问题描述

我想要一个表中的信息，如果还想要另一个表中的信息，则同样.

i want information from one table and if there is matched info from another table that as well.

这是我的代码

 $scoreObject = DB::table('responses')
        ->select('responses.id', 'responses.questions_id', 'responses.answer_id', 'responses.open_answer', 'responses.user_id',  'responses.scan_id',
             'questions.question', 'questions.question_nr', 'questions.type', 'questions.totalsection_id',
            'answers.id as answerID', 'answers.answer', 'answers.questions_id', 'answers.points'
        )
        ->Join('answers as answers', 'responses.answer_id', '=', 'answers.id')
        ->Join('questions as questions', 'answers.questions_id', '=', 'questions.id')
        ->orderBy('questions.id', 'ASC')
        ->where('responses.scan_id', $scanid)
        ->where('responses.user_id', $userid)
        ->groupBy('questions.id')
        ->get();

它返回所有与答案匹配的答案(answers.questions_idquestions.id').一些响应不匹配(因为没有response.answer_id)，但是我仍然想要响应信息.

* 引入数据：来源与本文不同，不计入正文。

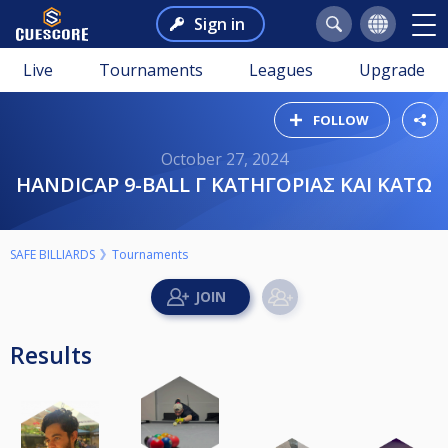
Sign in
Live
Tournaments
Leagues
Upgrade
FOLLOW
October 27, 2024
HANDICAP 9-BALL Γ ΚΑΤΗΓΟΡΙΑΣ ΚΑΙ ΚΑΤΩ
SAFE BILLIARDS
Tournaments
Results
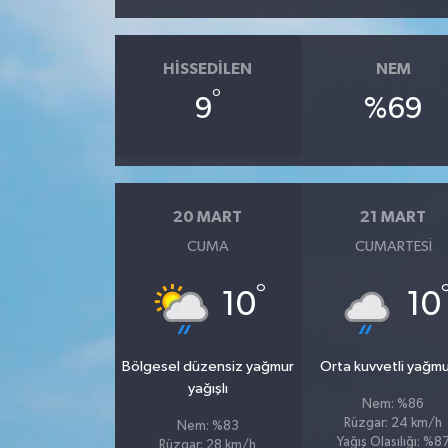
HISSEDILEN
NEM
°
9
%69
20 MART
21 MART
CUMA
CUMARTESI
°
10
10
Bölgesel düzensiz yağmur
Orta kuvvetli yağmu
yağışlı
Nem: %86
Rüzgar: 24 km/h
Nem: %83
Yağış Olasılığı: %8
Rüzgar: 28 km/h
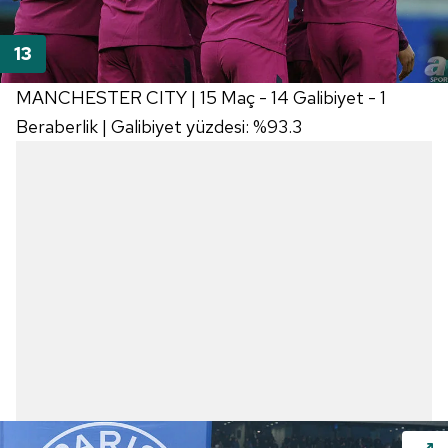
MANCHESTER CITY | 15 Maç - 14 Galibiyet - 1
Beraberlik | Galibiyet yüzdesi: %93.3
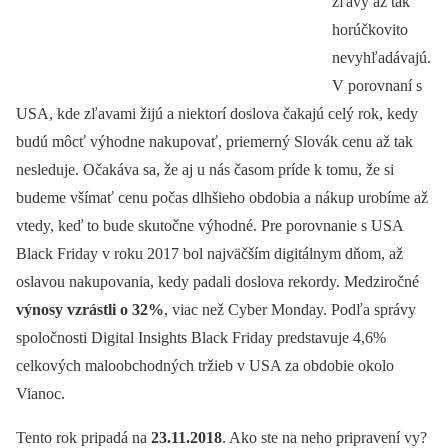
zľavy až tak
horúčkovito
nevyhľadávajú.
V porovnaní s
USA, kde zľavami žijú a niektorí doslova čakajú celý rok, kedy
budú môcť výhodne nakupovať, priemerný Slovák cenu až tak
nesleduje. Očakáva sa, že aj u nás časom príde k tomu, že si
budeme všímať cenu počas dlhšieho obdobia a nákup urobíme až
vtedy, keď to bude skutočne výhodné. Pre porovnanie s USA
Black Friday v roku 2017 bol najväčším digitálnym dňom, až
oslavou nakupovania, kedy padali doslova rekordy. Medziročné
výnosy vzrástli o 32%
, viac než Cyber Monday. Podľa správy
spoločnosti Digital Insights Black Friday predstavuje 4,6%
celkových maloobchodných tržieb v USA za obdobie okolo
Vianoc.
Tento rok pripadá na
23.11.2018
. Ako ste na neho pripravení vy?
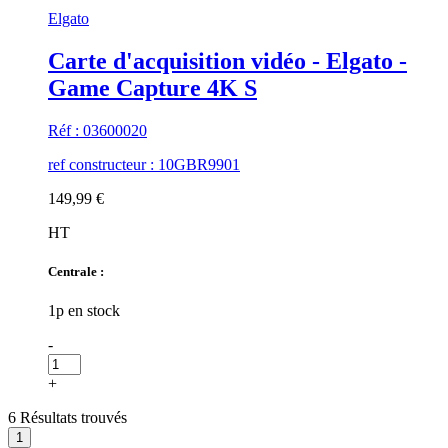
Elgato
Carte d'acquisition vidéo - Elgato -
Game Capture 4K S
Réf : 03600020
ref constructeur : 10GBR9901
149,99 €
HT
Centrale :
1p en stock
-
+
6 Résultats trouvés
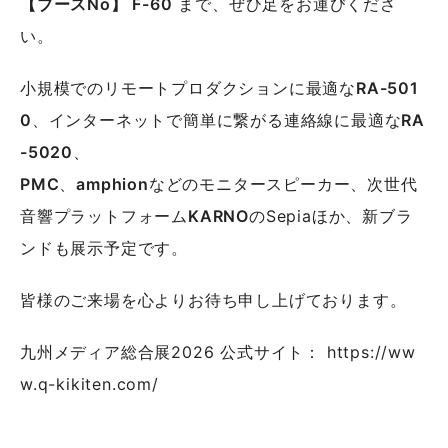
【ブースNo】 F-60
まで、ぜひ足をお運びくださ
い。
小規模でのリモートプロダクションに最適な
RA-501
0
、インターネットで簡単に繋がる連絡線に最適な
RA
-5020
、
PMC
、
amphion
などのモニタースピーカー、次世代
音響プラットフォーム
KARNO
のSepiaほか、新ブラ
ンドも展示予定です。
皆様のご来場を心よりお待ち申し上げております。
九州メディア総合展2026 公式サイト： https://ww
w.q-kikiten.com/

It returns all responses that have matches with answers (answers.questions_id questions.id'). some responses don't have matched (because there is no responses.answer_id) but i still want the responses info then.

我如何在laravel中获得这种左外部连接?

how can i get such a left outer join in laravel ?

推荐答案

您可以尝试将连接指定为左外部连接:

You could try specifying the join as being a left outer join:

->join('answers as answers', 'responses.answer_id', '=', 'answers.id', 'left outer')

join方法的第四个参数是$type，如果未指定，则默认为值inner.但是由于左连接和左外部连接是同一件事 ，您可以改为使用leftJoin方法，以使其更具可读性:

The fourth parameter of the join method is $type, which when not specified, defaults to the value inner. But since left join and left outer join are the same thing, you could just use the leftJoin method instead, to make it more readable:

->leftJoin('answers as answers', 'responses.answer_id', '=', 'answers.id')

这篇关于如何与Laravel一起加入Left Outer?的文章就介绍到这了，希望我们推荐的答案对大家有所帮助，也希望大家多多支持！